The generally algorithm follows that

  • initialize \(U,Z\) randomly
  • repeat until convergence

    • for \(n = 1..N\)
    \[u_n = (\sum_mz_mz_m^T)^{-1}\sum_m R_{nm}z_m\]
    • for \(m = 1..M\)
    \[z_m = (\sum_n u_n u_n^T)^{-1}\sum_n R_{nm}u_n\]

where \((n,m)\in \mathcal O\).

With such algorithm, we can do gradient descent
Full gradient descent is \(\begin{bmatrix}U\\Z\end{bmatrix} \leftarrow \begin{bmatrix}U\\Z\end{bmatrix} - \alpha \nabla f(U,Z)\).

For large dataset, we can use stochastic gradient descent

\[\begin{bmatrix}u_n\\z_m\end{bmatrix} \leftarrow \begin{bmatrix}u_n\\z_m\end{bmatrix} - \alpha \begin{bmatrix}(R_{nm}-u_n^Tz_m)z_m\\(R_{nm}-u^T_nz_m)u_n\end{bmatrix}\]

So we can change the updating step to

  • randomly select a pair \((n,m)\in\mathcal O\) among observed elements of \(R\).
  • \(u_n \leftarrow u_n - \alpha (R_{nm} - u_n^T z_m)z_m\)
  • \(z_m \leftarrow z_m - \alpha (R_{nm} - u_n^Tz_m)u_n\)

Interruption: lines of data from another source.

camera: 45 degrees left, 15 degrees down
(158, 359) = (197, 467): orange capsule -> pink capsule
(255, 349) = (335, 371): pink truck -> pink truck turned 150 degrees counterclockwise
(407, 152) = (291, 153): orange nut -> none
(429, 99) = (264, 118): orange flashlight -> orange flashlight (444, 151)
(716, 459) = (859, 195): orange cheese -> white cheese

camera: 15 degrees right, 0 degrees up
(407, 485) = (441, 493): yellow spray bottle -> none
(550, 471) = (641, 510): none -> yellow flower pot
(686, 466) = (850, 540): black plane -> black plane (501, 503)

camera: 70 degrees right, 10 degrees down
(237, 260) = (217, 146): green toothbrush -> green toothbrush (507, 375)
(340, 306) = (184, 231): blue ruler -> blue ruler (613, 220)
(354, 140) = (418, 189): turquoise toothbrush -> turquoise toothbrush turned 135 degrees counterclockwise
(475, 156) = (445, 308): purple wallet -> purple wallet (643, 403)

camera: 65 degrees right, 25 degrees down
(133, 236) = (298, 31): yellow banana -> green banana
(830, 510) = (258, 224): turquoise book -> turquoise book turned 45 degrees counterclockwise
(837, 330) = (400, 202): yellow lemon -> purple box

K-Means as a matrix factorization

Stack assignment vectors \(r_i\) into \(N\times K\) matrix R, and the cluster means \(m_k\) into a matrix \(K\times D\) matrix \(M\). Then, the reconstruction with its cluster is given by \(RM\).

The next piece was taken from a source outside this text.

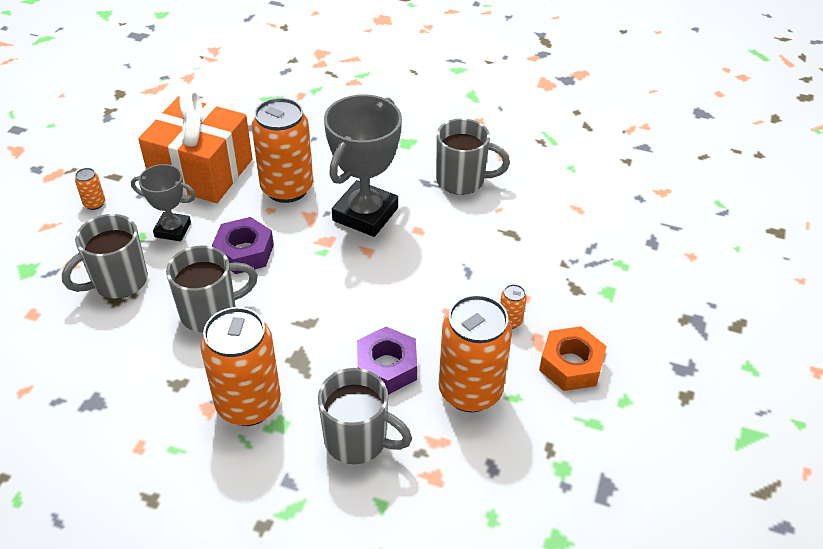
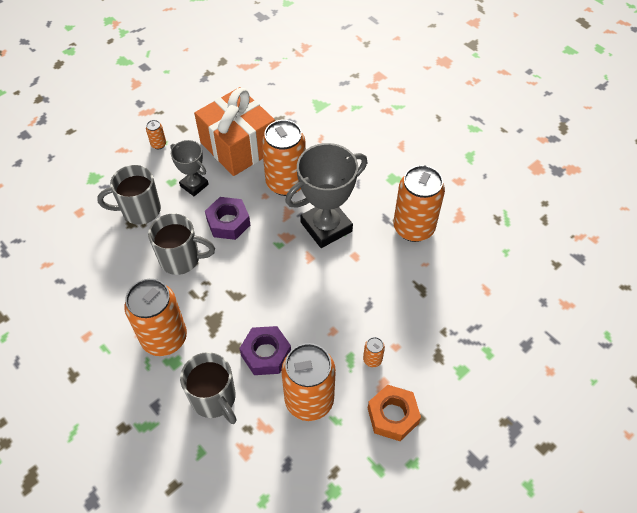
camera: 30 degrees right, 10 degrees up
(462, 180) = (413, 228): grey mug -> orange can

Taking one step further, feature dimensions can be redundant and some feature dimensions cluster together.

Co-clustering clusters both the rows and columns of a data matrix, giving a block structure. We can represent this as the indicator matrix for rows, times the matrix of means for each block, times the indicator matrix for columns.

Sparse Coding

This algorithm works on small image patches, which we reshape into vectors.
Suppose we have a dictionary of basis functions \(\{a_k\}_{k=1}^K\) which can be combined to model each patch.
Each patch is approximated as a linear combination of a small number of basis functions

\[x = \sum^K s_k a_k = As\]

This is an overcomplete representation, in that typically \(K>D\) for sparse coding problems, the requirement that \(s\) is sparse makes things interesting.

We'd like choose \(s\) to accurately reconstruct the image \(x\approx As\) but encourage sparsity in \(s\).
What cost function should we use?
Inference in the sparse coding model:

\[\min_s \|x-As\|^2 + \beta \|s\|_1\]

Here, \(\beta\) is a hyper-parameter that trades off reconstruction error v. sparsity.
There are efficient algorithms for minimizing this cost function.

Learning the dictionary

We can learn a dictionary by optimizing both \(A\) and \(\{s_i\}_{i=1}^N\) to trade off reconstruction error and sparsity

\[\min_{\{s_i\}, A} \sum_{i=1}^N \|x^{(i)}- As_i\|^2 + \beta\|s_i\|_1\]

subject to \(\|a_k\|^2 \leq 1, \forall k\).
Reconstruction term can be written in matrix form as \(\|X-AS\|_F^2\) where \(S\) combines the \(s_i\) as columns.
Can fit using an alternating minimization scheme over \(A\) and \(S\) just like \(K\)-means, \(EM\), low-rank matrix completion, etc.

The sparse components are oriented edges, similar to what a neural networks learn.
But the learned dictionary is much more diverse than the first-layer neural net representations. Tiles the space of location, frequency, and orientation in an efficient way.